We had quite the lively discussion in the comments section on Friday, and one of the results is that I slightly changed my submission guidelines. Steve Fuller pointed out that it is incredibly frustrating for authors to live and die by the query without even being able to include a single page from their manuscript. I’m definitely sympathetic to this, and I’m now asking that queriers paste five pages into the body of the e-mail after their query (but still, no attachments).
After a weekend of queries (100+, which I’m still working through), I’m here to tell you: soooo much better for me as well. Thanks very much to Steve for the suggestion. I had been worried about people sending too many attachments if I asked for sample pages, but so far so good.
There were also some questions about how much an author receives from a book sale, so I thought I’d provide a handy dandy breakdown. This varies greatly depending on what discounts the publisher is extending to booksellers/distributors/wholesalers etc. and what royalty the author is receiving from the publisher. I’m not going to get into what is a “typical” royalty, and please don’t consider the below as such, because I can’t discuss proprietary info. But here’s a basic (and rough) rule of thumb to help with your calculations:
Start with a $24.95 hardcover.
Discounts to booksellers vary, but for a rough estimate figure that the publisher receives around 50%.
Let’s say the author has a 10% retail royalty, and the author has an agent who receives 15% of the author’s share. This works out to (again, roughly):
$12.48 to the bookseller (50%)
$9.98 to the publisher (50% minus author/agent share)

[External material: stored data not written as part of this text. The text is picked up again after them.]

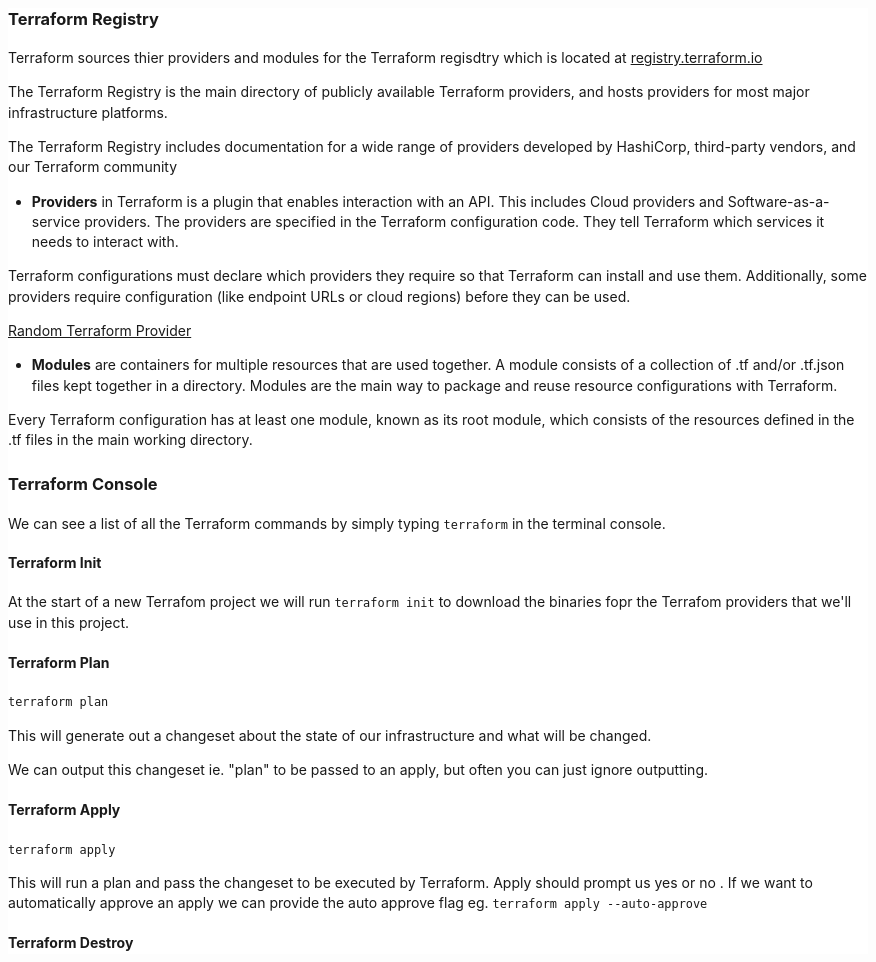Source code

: ### Terraform Registry

Terraform sources thier providers and modules for the Terraform regisdtry which is located at 
[registry.terraform.io](https://registry.terraform.io/)

The Terraform Registry is the main directory of publicly available Terraform providers, and hosts providers for most major infrastructure platforms.

The Terraform Registry includes documentation for a wide range of providers developed by HashiCorp, third-party vendors, and our Terraform community

- **Providers** in Terraform is a plugin that enables interaction with an API. This includes Cloud providers and Software-as-a-service providers. The providers are specified in the Terraform configuration code. They tell Terraform which services it needs to interact with.

Terraform configurations must declare which providers they require so that Terraform can install and use them. Additionally, some providers require configuration (like endpoint URLs or cloud regions) before they can be used.

[Random Terraform Provider](https://registry.terraform.io/providers/hashicorp/random/latest)

- **Modules** are containers for multiple resources that are used together. A module consists of a collection of .tf and/or .tf.json files kept together in a directory.
Modules are the main way to package and reuse resource configurations with Terraform.

Every Terraform configuration has at least one module, known as its root module, which consists of the resources defined in the .tf files in the main working directory.


### Terraform Console

We can see a list of all the Terraform commands by simply typing `terraform` in the terminal console.

#### Terraform Init

At the start of a new Terrafom project we will run `terraform init` to download the binaries fopr the Terrafom providers that we'll use in this project.

#### Terraform Plan

`terraform plan`

This will generate out a changeset about the state of our infrastructure and what will be changed.

We can output this changeset ie. "plan" to be passed to an apply, but often you can just ignore outputting.

#### Terraform Apply

`terraform apply`

This will run a plan and pass the changeset to be executed by Terraform. Apply should prompt us yes or no .
If we want to automatically approve an apply we can provide the auto approve flag eg. `terraform apply --auto-approve`

#### Terraform Destroy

$2.12 to the author (10% of retail minus 15%)
$0.38 to the agent (15% of 10%)
For another example, let’s take a $14.95 trade paperback where the author receives 7.5% retail. That translates to:
$7.48 to the bookseller
$5.83 to the publisher
$0.95 to the author
$0.17 to the agent
So there you have it. Note that the author (and agent) do not actually receive the above money until the advance has “earned out,” meaning until all those little $0.95s per book have exceeded the amount the publisher paid as an advance. Subrights revenue, i.e. first serial (excerpts in periodicals), permissions, electronic, etc. also go towards paying down that advance.
Also note that this (thankfully) doesn’t include rights the agent/author might have reserved, such as audio rights, foreign, and dramatic rights, which can be very important in helping authors earn enough for a new couch to sit on as they frantically write their next book in the hopes of landing the money for a new coffee table.